Making enemies

Baghdad-based Patrick Cockburn writes in the UK Independent that US troops are continuing to kill Iraqis with impunity, unlikely to be prosecuted or even investigated:

“We should end the immunity of US soldiers here,” says Dr Mahmoud Othman, a veteran Kurdish politician who argues that the failure to prosecute American soldiers who have killed civilians is one of the reasons why the occupation became so unpopular so fast. He admits, however, that this is extremely unlikely to happen given the US attitude to any sanctions against its own forces.”

Furthermore, the recent upsurge in insurgent violence can be explained in a variety of reasons, including:

“It was obvious to many American officers from an early stage in the conflict that the Pentagon’s claim that it did not count civilian casualties was seen by many Iraqis as proof that the US did not care about how many of them were killed. The failure to take Iraqi civilian dead into account was particularly foolish in a culture where relatives of the slain are obligated by custom to seek revenge.”

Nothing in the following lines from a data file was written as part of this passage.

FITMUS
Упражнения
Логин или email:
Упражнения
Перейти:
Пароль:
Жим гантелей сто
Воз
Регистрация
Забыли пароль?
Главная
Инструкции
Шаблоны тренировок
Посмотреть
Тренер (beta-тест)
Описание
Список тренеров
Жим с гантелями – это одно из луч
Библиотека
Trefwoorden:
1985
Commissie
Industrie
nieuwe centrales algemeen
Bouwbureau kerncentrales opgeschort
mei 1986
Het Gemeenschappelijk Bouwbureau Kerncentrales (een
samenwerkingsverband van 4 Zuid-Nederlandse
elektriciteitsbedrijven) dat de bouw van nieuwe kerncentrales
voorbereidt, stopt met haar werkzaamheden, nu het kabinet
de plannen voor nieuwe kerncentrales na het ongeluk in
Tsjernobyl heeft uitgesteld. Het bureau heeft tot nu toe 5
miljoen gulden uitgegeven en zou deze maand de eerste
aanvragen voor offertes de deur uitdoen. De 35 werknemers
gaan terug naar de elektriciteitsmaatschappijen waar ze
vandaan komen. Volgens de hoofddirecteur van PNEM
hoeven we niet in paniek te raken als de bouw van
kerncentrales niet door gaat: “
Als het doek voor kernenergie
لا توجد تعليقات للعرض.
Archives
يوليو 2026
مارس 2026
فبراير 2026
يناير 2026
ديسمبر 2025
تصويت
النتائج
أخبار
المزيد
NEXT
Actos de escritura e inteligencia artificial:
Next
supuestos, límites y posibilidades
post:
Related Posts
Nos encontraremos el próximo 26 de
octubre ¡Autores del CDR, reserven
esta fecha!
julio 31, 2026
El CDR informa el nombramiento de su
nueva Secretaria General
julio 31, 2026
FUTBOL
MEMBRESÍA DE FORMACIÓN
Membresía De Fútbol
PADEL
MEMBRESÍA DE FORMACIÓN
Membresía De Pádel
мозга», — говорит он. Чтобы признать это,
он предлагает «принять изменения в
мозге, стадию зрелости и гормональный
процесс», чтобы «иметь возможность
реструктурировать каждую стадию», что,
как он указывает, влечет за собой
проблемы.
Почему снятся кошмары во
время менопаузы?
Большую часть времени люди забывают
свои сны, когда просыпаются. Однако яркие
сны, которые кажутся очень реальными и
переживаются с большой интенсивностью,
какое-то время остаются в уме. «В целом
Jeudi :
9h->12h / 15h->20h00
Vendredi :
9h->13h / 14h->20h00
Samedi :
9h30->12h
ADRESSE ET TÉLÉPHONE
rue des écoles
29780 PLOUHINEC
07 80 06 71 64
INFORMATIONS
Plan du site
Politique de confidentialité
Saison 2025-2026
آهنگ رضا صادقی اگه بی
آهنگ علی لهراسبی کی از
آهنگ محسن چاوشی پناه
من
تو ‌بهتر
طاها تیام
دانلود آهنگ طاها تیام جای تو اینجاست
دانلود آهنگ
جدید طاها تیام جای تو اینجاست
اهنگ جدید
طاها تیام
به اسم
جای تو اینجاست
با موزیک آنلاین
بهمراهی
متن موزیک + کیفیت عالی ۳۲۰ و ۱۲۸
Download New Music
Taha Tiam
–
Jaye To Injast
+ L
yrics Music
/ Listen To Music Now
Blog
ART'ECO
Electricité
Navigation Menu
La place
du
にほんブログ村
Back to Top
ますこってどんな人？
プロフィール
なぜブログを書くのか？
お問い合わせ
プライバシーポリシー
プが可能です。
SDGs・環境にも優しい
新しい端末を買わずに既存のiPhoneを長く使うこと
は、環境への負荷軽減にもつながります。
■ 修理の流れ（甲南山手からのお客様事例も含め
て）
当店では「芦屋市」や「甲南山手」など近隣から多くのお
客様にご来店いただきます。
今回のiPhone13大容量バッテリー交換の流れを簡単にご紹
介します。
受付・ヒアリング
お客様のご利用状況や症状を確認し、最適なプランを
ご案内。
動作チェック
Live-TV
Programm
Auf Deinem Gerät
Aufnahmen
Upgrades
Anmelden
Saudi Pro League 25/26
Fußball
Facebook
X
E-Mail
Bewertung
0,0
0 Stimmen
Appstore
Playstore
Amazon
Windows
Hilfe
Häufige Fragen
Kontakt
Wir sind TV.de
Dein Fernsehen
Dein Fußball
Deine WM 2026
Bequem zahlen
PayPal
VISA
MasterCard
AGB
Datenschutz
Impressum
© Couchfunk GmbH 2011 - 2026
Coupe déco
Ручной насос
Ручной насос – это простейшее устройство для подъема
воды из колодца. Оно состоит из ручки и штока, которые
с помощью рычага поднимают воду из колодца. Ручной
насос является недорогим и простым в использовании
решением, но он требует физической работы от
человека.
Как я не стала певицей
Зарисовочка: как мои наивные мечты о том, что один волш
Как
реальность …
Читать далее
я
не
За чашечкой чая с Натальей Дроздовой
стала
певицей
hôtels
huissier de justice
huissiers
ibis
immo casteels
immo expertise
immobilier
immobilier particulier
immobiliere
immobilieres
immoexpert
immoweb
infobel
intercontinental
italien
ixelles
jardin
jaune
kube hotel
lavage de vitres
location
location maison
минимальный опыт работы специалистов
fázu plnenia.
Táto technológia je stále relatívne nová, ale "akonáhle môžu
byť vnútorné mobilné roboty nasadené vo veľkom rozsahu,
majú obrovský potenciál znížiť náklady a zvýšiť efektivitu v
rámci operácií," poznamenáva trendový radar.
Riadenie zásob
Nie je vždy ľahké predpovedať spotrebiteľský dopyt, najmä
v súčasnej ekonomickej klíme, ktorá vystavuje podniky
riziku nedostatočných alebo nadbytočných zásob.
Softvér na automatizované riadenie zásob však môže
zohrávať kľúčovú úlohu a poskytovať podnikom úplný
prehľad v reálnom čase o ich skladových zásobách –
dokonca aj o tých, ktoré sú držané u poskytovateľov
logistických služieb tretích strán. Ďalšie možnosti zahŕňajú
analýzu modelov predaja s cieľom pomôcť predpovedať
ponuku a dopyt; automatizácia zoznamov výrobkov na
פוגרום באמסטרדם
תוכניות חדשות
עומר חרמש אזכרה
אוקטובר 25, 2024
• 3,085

Robert Fisk reveals in the Independent on Sunday that the 2002 Tony Blair “dossier” on WMD, translated into Arabic, contained numerous changes and deletions and differences to the English version.

“Translation carried out for The Independent on Sunday reveals for the first time that several references to UN sanctions were cut from the Arabic text. On one page, the words “biological agents” were changed to read “nuclear agents”. Arab journalists who reported on the dossier culled their information from the Arabic version – unaware that it was not the same as the English one.

“While there is evidence of sloppiness in the translation – a 2001 Joint Intelligence Committee assessment of Iraqi nuclear ambitions is rendered as 2002 – many of the changes were clearly deliberate, apparently in an attempt to make the dossier more acceptable as well as more convincing to an Arab audience. At the time, the US and Britain were trying to convince Arab Gulf states that Saddam Hussein still represented a major threat to them – in the hope of seeking their support for the 2003 invasion – while the Arab world was enraged at the disastrous effects UN sanctions had on child mortality in Iraq.”